* **PROBLEM**:
Only the lines holding "epurare" are wanted. Copy every one from the records below.

* **EXCERPTED DATA**:
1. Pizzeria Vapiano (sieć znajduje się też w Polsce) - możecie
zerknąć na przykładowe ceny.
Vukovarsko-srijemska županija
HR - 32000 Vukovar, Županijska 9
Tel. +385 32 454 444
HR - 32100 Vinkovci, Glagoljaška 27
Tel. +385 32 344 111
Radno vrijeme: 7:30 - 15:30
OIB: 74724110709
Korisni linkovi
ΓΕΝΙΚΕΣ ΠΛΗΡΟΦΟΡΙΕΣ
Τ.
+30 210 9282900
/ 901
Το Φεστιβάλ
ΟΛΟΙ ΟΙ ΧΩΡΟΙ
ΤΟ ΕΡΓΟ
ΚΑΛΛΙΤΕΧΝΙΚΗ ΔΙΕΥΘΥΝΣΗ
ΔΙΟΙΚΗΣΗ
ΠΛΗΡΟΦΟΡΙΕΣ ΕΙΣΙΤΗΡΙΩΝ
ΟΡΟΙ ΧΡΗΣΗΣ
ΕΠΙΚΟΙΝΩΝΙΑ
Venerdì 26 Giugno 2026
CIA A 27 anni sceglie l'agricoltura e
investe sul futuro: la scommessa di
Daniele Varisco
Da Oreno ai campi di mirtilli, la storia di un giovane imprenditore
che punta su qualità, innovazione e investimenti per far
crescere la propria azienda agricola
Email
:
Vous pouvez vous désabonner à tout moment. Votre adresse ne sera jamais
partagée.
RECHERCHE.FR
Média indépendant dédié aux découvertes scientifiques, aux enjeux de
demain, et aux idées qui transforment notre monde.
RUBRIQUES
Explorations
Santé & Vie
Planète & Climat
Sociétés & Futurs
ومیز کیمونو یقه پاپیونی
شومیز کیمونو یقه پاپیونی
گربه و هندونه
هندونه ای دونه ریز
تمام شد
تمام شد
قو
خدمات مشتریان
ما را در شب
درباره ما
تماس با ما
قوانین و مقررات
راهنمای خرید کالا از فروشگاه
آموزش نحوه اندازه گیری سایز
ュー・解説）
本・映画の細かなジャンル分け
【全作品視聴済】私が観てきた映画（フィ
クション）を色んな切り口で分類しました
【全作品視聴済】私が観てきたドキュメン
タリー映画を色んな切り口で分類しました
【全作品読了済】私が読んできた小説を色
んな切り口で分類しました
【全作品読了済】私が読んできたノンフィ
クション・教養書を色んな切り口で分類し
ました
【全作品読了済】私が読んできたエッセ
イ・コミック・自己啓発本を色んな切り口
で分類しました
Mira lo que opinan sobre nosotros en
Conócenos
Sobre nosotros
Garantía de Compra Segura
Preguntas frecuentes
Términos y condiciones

---

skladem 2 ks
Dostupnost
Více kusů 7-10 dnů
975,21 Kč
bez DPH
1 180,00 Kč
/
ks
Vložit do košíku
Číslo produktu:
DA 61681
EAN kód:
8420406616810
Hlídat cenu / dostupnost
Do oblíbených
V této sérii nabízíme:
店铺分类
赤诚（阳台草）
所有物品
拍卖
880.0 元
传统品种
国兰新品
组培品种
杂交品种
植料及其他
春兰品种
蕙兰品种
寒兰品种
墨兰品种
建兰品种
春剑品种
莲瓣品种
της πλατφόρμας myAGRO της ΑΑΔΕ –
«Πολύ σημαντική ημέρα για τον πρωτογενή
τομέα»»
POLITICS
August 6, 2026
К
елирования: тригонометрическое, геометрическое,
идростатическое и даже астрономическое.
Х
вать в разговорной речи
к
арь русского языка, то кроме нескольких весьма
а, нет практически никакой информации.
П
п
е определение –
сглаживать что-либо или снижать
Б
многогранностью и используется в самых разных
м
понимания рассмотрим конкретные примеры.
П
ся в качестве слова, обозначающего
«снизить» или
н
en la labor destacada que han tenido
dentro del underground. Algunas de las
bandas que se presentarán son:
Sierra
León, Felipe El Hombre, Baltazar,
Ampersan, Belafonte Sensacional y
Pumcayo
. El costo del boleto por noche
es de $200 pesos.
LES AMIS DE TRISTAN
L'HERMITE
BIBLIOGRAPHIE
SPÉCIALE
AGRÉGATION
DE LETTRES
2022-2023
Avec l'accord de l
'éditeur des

==

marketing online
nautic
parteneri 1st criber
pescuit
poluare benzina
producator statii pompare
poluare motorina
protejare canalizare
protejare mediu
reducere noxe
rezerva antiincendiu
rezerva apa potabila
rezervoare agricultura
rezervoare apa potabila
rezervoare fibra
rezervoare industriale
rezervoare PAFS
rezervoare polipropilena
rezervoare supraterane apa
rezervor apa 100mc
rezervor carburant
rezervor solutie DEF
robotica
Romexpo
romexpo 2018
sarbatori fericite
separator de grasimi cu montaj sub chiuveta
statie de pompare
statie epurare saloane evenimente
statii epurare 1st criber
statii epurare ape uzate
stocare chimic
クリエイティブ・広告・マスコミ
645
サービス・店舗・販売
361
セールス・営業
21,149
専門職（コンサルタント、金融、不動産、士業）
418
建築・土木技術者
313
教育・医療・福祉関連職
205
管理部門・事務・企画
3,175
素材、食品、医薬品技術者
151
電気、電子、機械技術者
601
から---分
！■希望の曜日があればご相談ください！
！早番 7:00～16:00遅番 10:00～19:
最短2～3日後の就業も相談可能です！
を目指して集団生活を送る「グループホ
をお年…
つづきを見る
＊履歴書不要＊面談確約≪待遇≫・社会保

* **RESPONSE BOX**:
statie epurare saloane evenimente
statii epurare 1st criber
statii epurare ape uzate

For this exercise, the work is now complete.